What you will do
Your answer must consist of one number: how many lines in the records contain "очень".

Data records
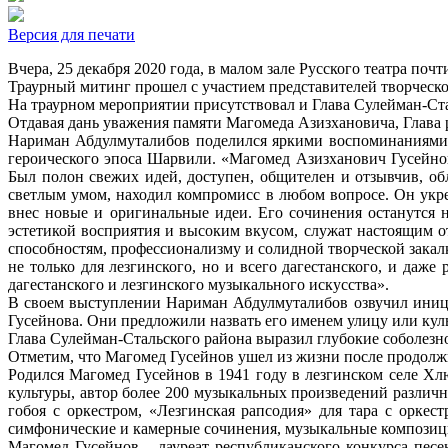
Версия для печати
Вчера, 25 декабря 2020 года, в малом зале Русского театра по
Траурный митинг прошел с участием представителей творческо
На траурном мероприятии присутствовал и Глава Сулейман-Ст
Отдавая дань уважения памяти Магомеда Азизхановича, Глава 
Нариман Абдулмуталибов поделился яркими воспоминаниями и
героического эпоса Шарвили. «Магомед Азизханович Гусейно
Был полон свежих идей, доступен, общителен и отзывчив, о
светлым умом, находил компромисс в любом вопросе. Он укре
внес новые и оригинальные идеи. Его сочинения останутся 
эстетикой восприятия и высоким вкусом, служат настоящим 
способностям, профессионализму и солидной творческой закал
не только для лезгинского, но и всего дагестанского, и даже
дагестанского и лезгинского музыкального искусства».
В своем выступлении Нариман Абдулмуталибов озвучил иници
Гусейнова. Они предложили назвать его именем улицу или кул
Глава Сулейман-Стальского района выразил глубокие соболезн
Отметим, что Магомед Гусейнов ушел из жизни после продолжит
Родился Магомед Гусейнов в 1941 году в лезгинском селе Х
культуры, автор более 200 музыкальных произведений различ
гобоя с оркестром, «Лезгинская рапсодия» для тара с оркес
симфонические и камерные сочинения, музыкальные композиции
Магомед Гусейнов – лауреат республиканского конкурса пес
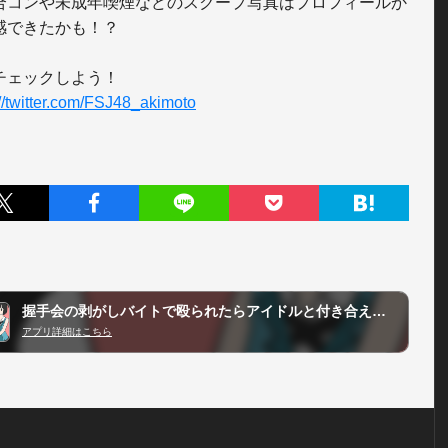
合コンや未成年喫煙などのスクープ写真はプロフィールか
感できたかも！？

://twitter.com/FSJ48_akimoto
握手会の剥がしバイトで殴られたらアイドルと付き合えた。
アプリ詳細はこちら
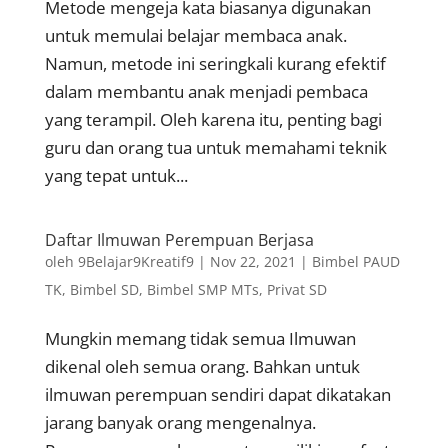
Metode mengeja kata biasanya digunakan
untuk memulai belajar membaca anak.
Namun, metode ini seringkali kurang efektif
dalam membantu anak menjadi pembaca
yang terampil. Oleh karena itu, penting bagi
guru dan orang tua untuk memahami teknik
yang tepat untuk...
Daftar Ilmuwan Perempuan Berjasa
oleh
9Belajar9Kreatif9
|
Nov 22, 2021
|
Bimbel PAUD
TK
,
Bimbel SD
,
Bimbel SMP MTs
,
Privat SD
Mungkin memang tidak semua Ilmuwan
dikenal oleh semua orang. Bahkan untuk
ilmuwan perempuan sendiri dapat dikatakan
jarang banyak orang mengenalnya.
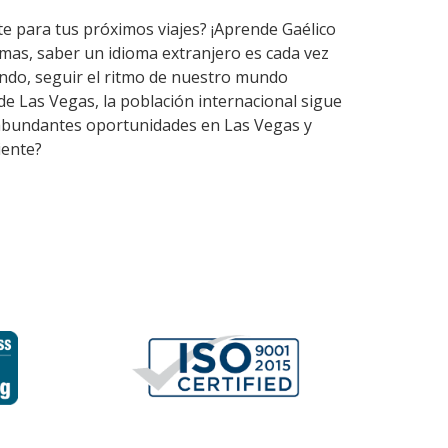
te para tus próximos viajes? ¡Aprende Gaélico
mas, saber un idioma extranjero es cada vez
ndo, seguir el ritmo de nuestro mundo
de Las Vegas, la población internacional sigue
en abundantes oportunidades en Las Vegas y
iente?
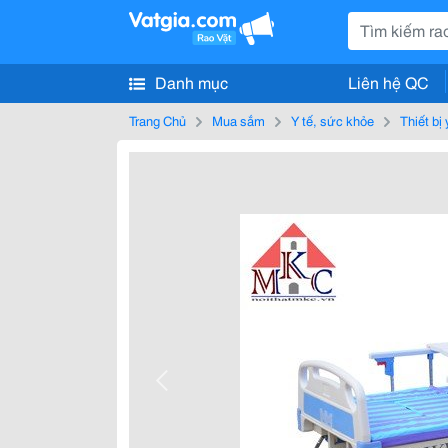
Danh mục
Liên hệ QC
Trang Chủ
Mua sắm
Y tế, sức khỏe
Thiết bị 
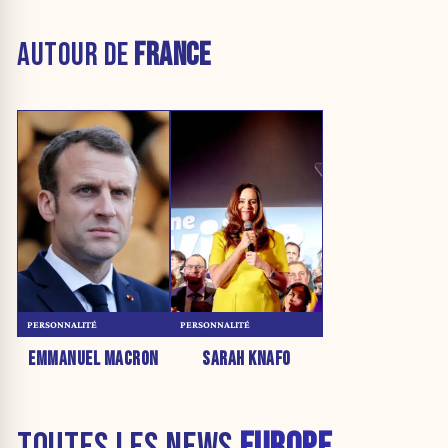
AUTOUR DE
FRANCE
PERSONNALITÉ
PERSONNALITÉ
EMMANUEL MACRON
SARAH KNAFO
TOUTES LES NEWS
EUROPE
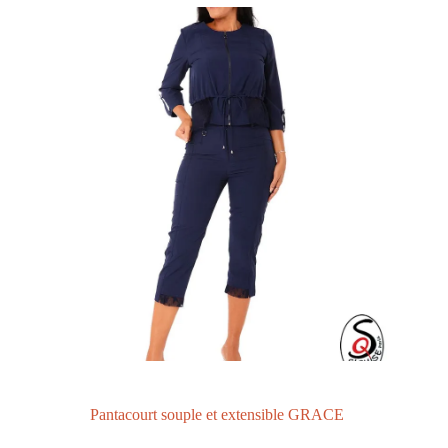
Pantacourt souple et extensible GRACE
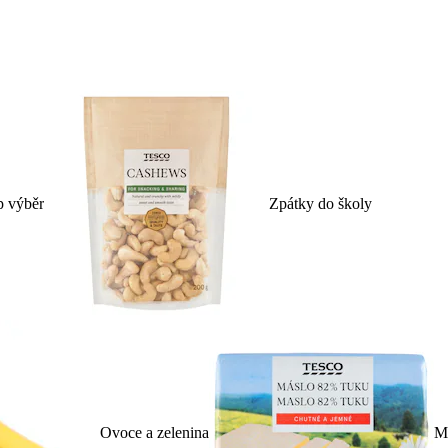
p výběr
Zpátky do školy
Ovoce a zelenina
Ml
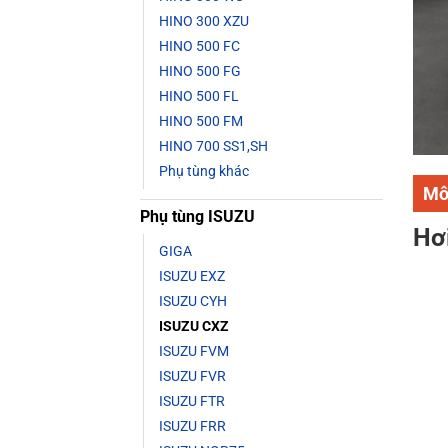
HINO 300 XZU
HINO 500 FC
HINO 500 FG
HINO 500 FL
HINO 500 FM
HINO 700 SS1,SH
Phụ tùng khác
Mô
Phụ tùng ISUZU
Hơ
GIGA
ISUZU EXZ
ISUZU CYH
ISUZU CXZ
ISUZU FVM
ISUZU FVR
ISUZU FTR
ISUZU FRR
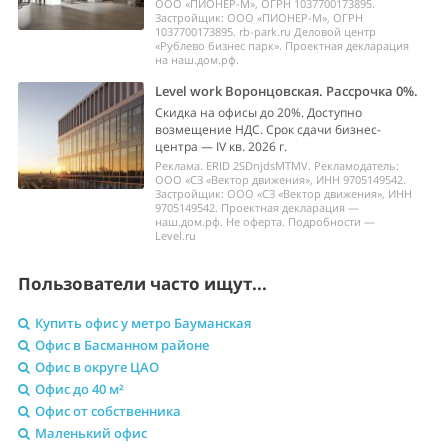
ООО «ПИОНЕР-М», ОГРН 1037700173895.
Застройщик: ООО «ПИОНЕР-М», ОГРН
1037700173895. rb-park.ru Деловой центр
«Рублево бизнес парк». Проектная декларация
на наш.дом.рф.
Level work Воронцовская. Рассрочка 0%.
Скидка на офисы до 20%. Доступно
возмещение НДС. Срок сдачи бизнес-
центра — IV кв. 2026 г.
Реклама. ERID 2SDnjdsMTMV. Рекламодатель:
ООО «СЗ «Вектор движения», ИНН 9705149542.
Застройщик: ООО «СЗ «Вектор движения», ИНН
9705149542. Проектная декларация —
наш.дом.рф. Не оферта. Подробности —
Level.ru
Пользователи часто ищут...
Купить офис у метро Бауманская
Офис в Басманном районе
Офис в округе ЦАО
Офис до 40 м²
Офис от собственника
Маленький офис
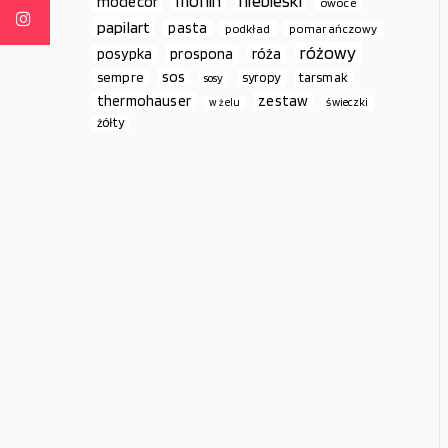
monin
niebieski
modecor
owoce
papilart
pasta
podkład
pomarańczowy
różowy
prospona
róża
posypka
sos
sempre
syropy
tarsmak
sosy
thermohauser
zestaw
świeczki
w żelu
żółty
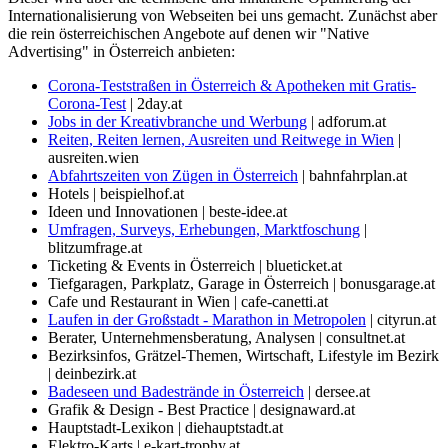
Internationalisierung von Webseiten bei uns gemacht. Zunächst aber
die rein österreichischen Angebote auf denen wir "Native
Advertising" in Österreich anbieten:
Corona-Teststraßen in Österreich & Apotheken mit Gratis-
Corona-Test
| 2day.at
Jobs in der Kreativbranche und Werbung
| adforum.at
Reiten, Reiten lernen, Ausreiten und Reitwege in Wien
|
ausreiten.wien
Abfahrtszeiten von Zügen in Österreich
| bahnfahrplan.at
Hotels | beispielhof.at
Ideen und Innovationen | beste-idee.at
Umfragen, Surveys, Erhebungen, Marktfoschung
|
blitzumfrage.at
Ticketing & Events in Österreich | blueticket.at
Tiefgaragen, Parkplatz, Garage in Österreich | bonusgarage.at
Cafe und Restaurant in Wien | cafe-canetti.at
Laufen in der Großstadt - Marathon in Metropolen
| cityrun.at
Berater, Unternehmensberatung, Analysen | consultnet.at
Bezirksinfos, Grätzel-Themen, Wirtschaft, Lifestyle im Bezirk
| deinbezirk.at
Badeseen und Badestrände in Österreich
| dersee.at
Grafik & Design - Best Practice | designaward.at
Hauptstadt-Lexikon | diehauptstadt.at
Elektro-Karts | e-kart-trophy.at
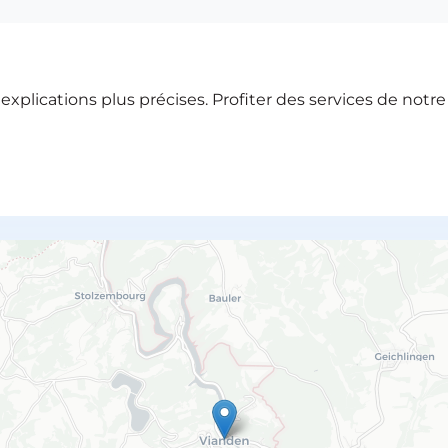
xplications plus précises. Profiter des services de notr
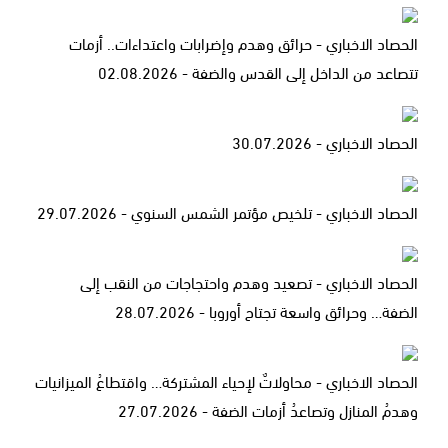
الحصاد الاخباري - حرائق وهدم وإضرابات واعتداءات.. أزمات
تتصاعد من الداخل إلى القدس والضفة - 02.08.2026
الحصاد الاخباري - 30.07.2026
الحصاد الاخباري - تلخيص مؤتمر الشمس السنوي - 29.07.2026
الحصاد الاخباري - تصعيد وهدم واحتجاجات من النقب إلى
الضفة… وحرائق واسعة تجتاح أوروبا - 28.07.2026
الحصاد الاخباري - محاولاتٌ لإحياء المشتركة… واقتطاعُ الميزانيات
وهدمُ المنازل وتصاعدُ أزمات الضفة - 27.07.2026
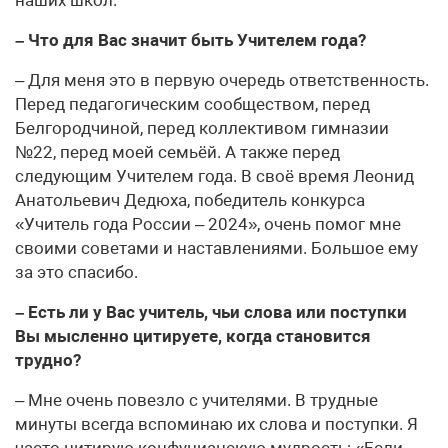
– Что для Вас значит быть Учителем года?
– Для меня это в первую очередь ответственность.
Перед педагогическим сообществом, перед
Белгородчиной, перед коллективом гимназии
№22, перед моей семьёй. А также перед
следующим Учителем года. В своё время Леонид
Анатольевич Дедюха, победитель конкурса
«Учитель года России – 2024», очень помог мне
своими советами и наставлениями. Большое ему
за это спасибо.
– Есть ли у Вас учитель, чьи слова или поступки
Вы мысленно цитируете, когда становится
трудно?
– Мне очень повезло с учителями. В трудные
минуты всегда вспоминаю их слова и поступки. Я
часто цитирую конфуцианскую мудрость: «Если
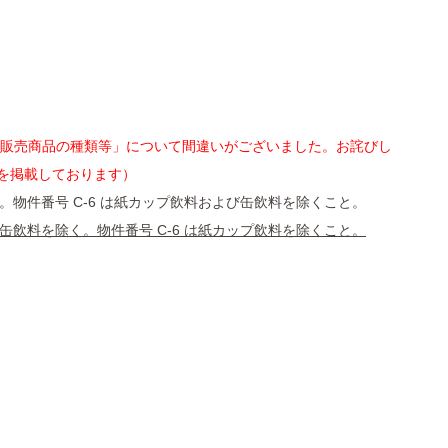
２ 販売商品の種類等」について間違いがございました。お詫びし
を掲載しております）
く。物件番号 C-6 は紙カップ飲料および缶飲料を除くこと。
び缶飲料を除く。物件番号 C-6 は紙カップ飲料を除くこと。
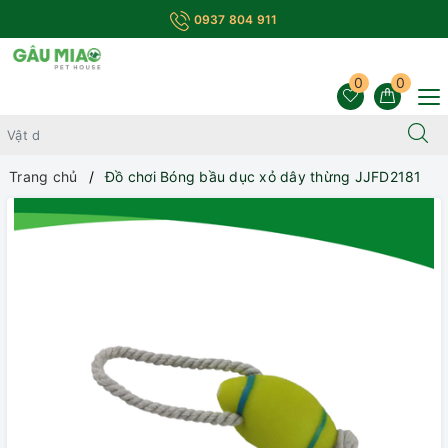
0937 804 911
0
0
Trang chủ
Đồ chơi Bóng bầu dục xỏ dây thừng JJFD2181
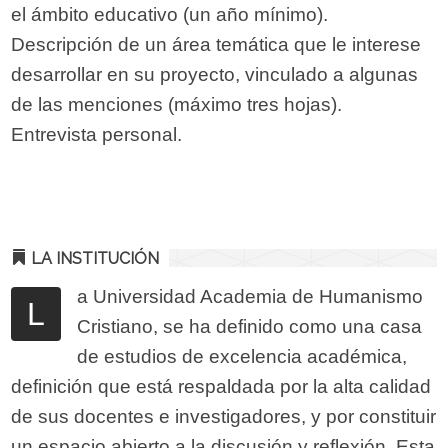
el ámbito educativo (un año mínimo).
Descripción de un área temática que le interese
desarrollar en su proyecto, vinculado a algunas
de las menciones (máximo tres hojas).
Entrevista personal.
LA INSTITUCIÓN
a Universidad Academia de Humanismo
L
Cristiano, se ha definido como una casa
de estudios de excelencia académica,
definición que está respaldada por la alta calidad
de sus docentes e investigadores, y por constituir
un espacio abierto a la discusión y reflexión. Esta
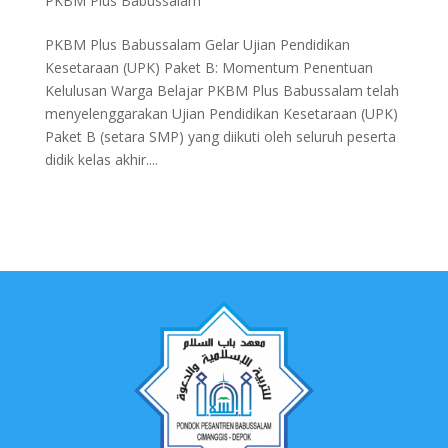
PKBM Plus Babussalam
PKBM Plus Babussalam Gelar Ujian Pendidikan
Kesetaraan (UPK) Paket B: Momentum Penentuan
Kelulusan Warga Belajar PKBM Plus Babussalam telah
menyelenggarakan Ujian Pendidikan Kesetaraan (UPK)
Paket B (setara SMP) yang diikuti oleh seluruh peserta
didik kelas akhir....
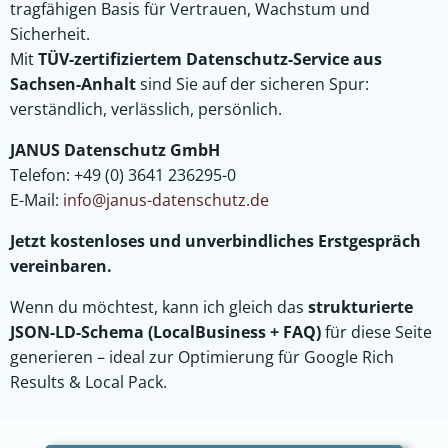
tragfähigen Basis für Vertrauen, Wachstum und
Sicherheit.
Mit
TÜV-zertifiziertem Datenschutz-Service aus
Sachsen-Anhalt
sind Sie auf der sicheren Spur:
verständlich, verlässlich, persönlich.
JANUS Datenschutz GmbH
Telefon: +49 (0) 3641 236295-0
E-Mail:
info@janus-datenschutz.de
Jetzt kostenloses und unverbindliches Erstgespräch
vereinbaren.
Wenn du möchtest, kann ich gleich das
strukturierte
JSON-LD-Schema (LocalBusiness + FAQ)
für diese Seite
generieren – ideal zur Optimierung für Google Rich
Results & Local Pack.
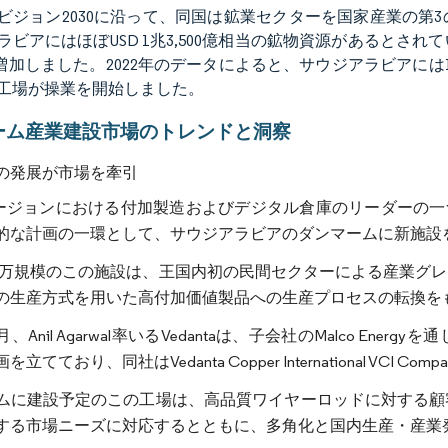
ビジョン2030に沿って、同国は鉱業セクターを国家産業の第
ラビアにはほぼUSD 1兆3,500億相当の鉱物資源があるとさ
%増加しました。2022年のデータによると、サウジアラビアには10,
工場が操業を開始しました。
ーム産業建設市場のトレンドと洞察
の発展が市場を牽引
リージョンにおける付加製造およびデジタル倉庫のリーダーの一つ
的な計画の一環として、サウジアラビアのダンマームに新施設
1,500万規模のこの施設は、王国内初の民間セクターによる産
の生産方式を用いた高付加価値製品への生産プロセスの転換を
11月、Anil Agarwal率いるVedantaは、子会社のMalco 
立てており、同社はVedanta Copper International VCI C
ムに建設予定のこの工場は、高品質ワイヤーロッドに対する顧
する市場ニーズに対応するとともに、多角化と国内生産・産業発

Response to this exercise
2